- [AIM OF THE EXERCISE]:
Please report how many lines in the records below contain the word "машина", and give nothing else.

Stored data entries
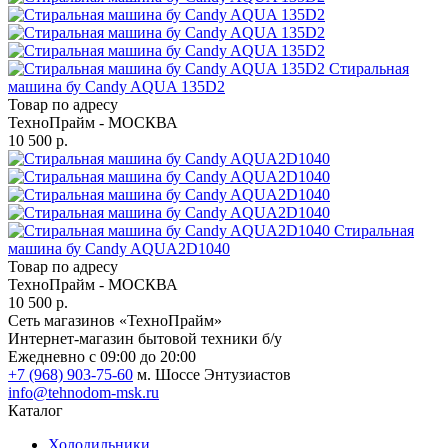
Стиральная
машина бу Candy AQUA 135D2
Товар по адресу
ТехноПрайм - МОСКВА
10 500 р.
Стиральная
машина бу Candy AQUA2D1040
Товар по адресу
ТехноПрайм - МОСКВА
10 500 р.
Сеть магазинов «ТехноПрайм»
Интернет-магазин бытовой техники б/у
Ежедневно с 09:00 до 20:00
+7 (968) 903-75-60
м. Шоссе Энтузиастов
info@tehnodom-msk.ru
Каталог
Холодильники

- [SOLUTION FOR THIS EXERCISE]:
2